Where does the word "предполагают" show up in the records? Copy every line that holds it.
#### Data for this exercise
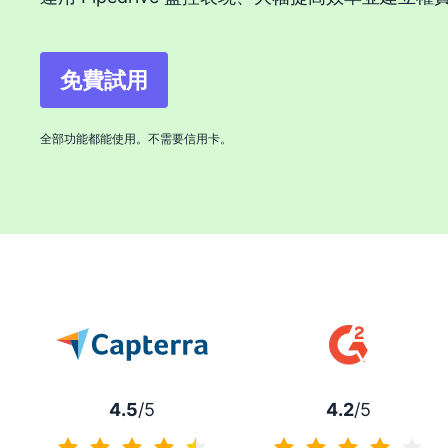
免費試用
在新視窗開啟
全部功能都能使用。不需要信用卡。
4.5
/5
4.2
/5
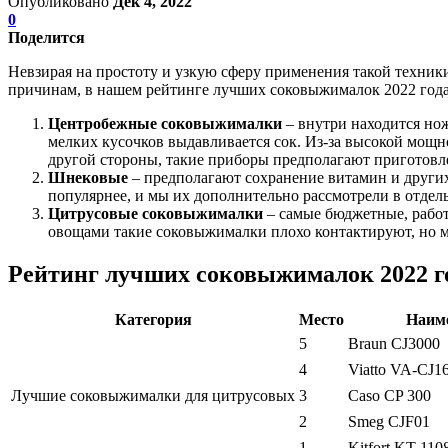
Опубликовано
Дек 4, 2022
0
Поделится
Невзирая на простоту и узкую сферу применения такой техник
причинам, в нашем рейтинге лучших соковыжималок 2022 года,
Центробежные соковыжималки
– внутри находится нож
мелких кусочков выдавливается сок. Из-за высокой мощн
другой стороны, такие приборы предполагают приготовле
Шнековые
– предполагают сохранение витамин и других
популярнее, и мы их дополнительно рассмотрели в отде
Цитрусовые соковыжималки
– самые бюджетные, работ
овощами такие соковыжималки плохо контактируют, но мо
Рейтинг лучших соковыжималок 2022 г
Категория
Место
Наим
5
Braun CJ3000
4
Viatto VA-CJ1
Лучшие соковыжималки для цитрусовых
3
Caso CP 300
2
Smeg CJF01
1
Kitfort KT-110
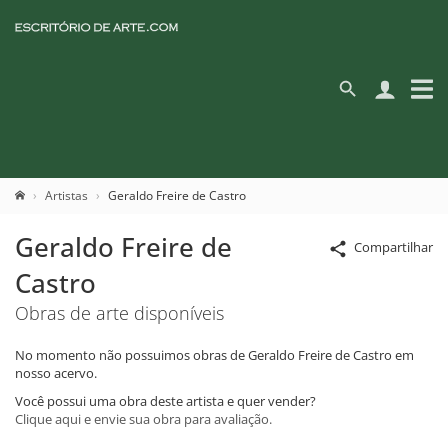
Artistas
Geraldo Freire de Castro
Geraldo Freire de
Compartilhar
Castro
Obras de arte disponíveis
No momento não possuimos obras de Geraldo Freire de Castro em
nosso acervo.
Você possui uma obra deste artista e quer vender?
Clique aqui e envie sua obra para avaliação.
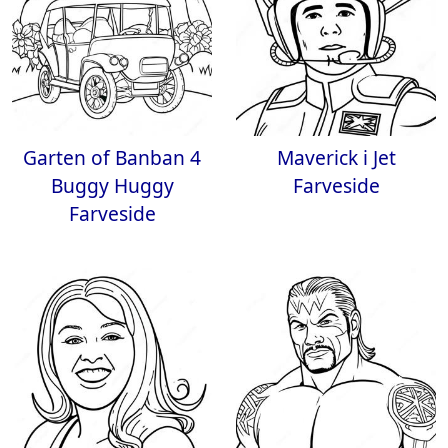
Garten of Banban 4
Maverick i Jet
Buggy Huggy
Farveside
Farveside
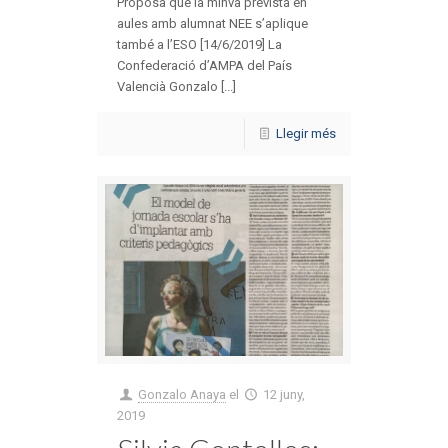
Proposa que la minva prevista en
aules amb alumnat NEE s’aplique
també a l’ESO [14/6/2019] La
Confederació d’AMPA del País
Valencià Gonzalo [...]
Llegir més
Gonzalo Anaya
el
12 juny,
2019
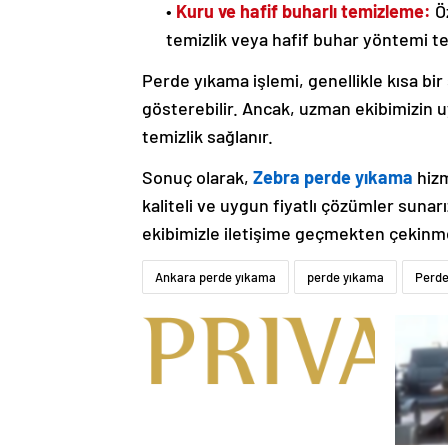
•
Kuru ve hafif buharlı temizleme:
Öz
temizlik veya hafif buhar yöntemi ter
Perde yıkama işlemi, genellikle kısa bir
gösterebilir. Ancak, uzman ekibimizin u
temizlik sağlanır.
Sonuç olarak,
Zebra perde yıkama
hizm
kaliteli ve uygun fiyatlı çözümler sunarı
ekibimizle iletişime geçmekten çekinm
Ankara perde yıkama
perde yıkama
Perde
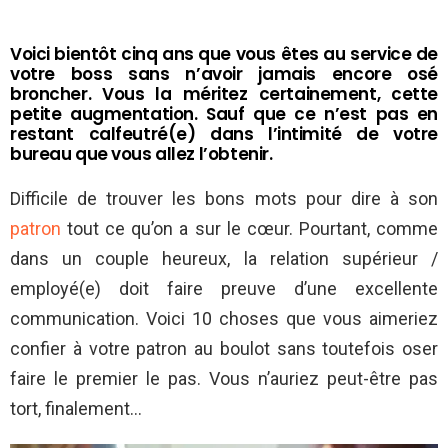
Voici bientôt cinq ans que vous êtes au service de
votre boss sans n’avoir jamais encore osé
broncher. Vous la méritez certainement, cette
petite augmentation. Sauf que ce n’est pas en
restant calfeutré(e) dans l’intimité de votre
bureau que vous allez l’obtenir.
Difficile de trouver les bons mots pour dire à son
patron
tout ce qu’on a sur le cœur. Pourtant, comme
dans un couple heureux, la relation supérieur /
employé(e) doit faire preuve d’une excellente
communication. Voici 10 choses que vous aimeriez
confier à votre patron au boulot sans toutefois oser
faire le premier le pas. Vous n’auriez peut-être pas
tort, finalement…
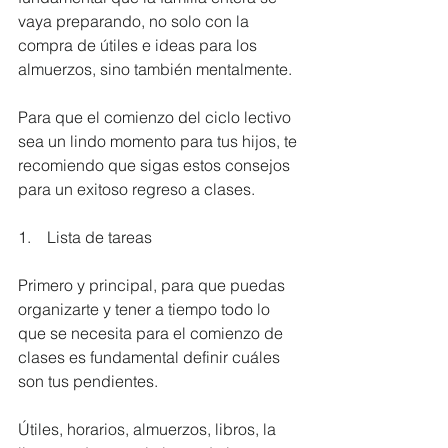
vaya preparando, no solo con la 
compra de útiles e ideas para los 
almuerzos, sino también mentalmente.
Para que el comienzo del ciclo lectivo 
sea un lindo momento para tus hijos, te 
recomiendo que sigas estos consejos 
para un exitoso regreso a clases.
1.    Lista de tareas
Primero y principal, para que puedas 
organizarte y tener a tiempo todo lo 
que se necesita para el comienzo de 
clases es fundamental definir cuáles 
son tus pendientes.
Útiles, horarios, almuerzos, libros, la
########
→ **Result of the task**
другой стороны, такие приборы предполагают приготовле
– предполагают сохранение витамин и других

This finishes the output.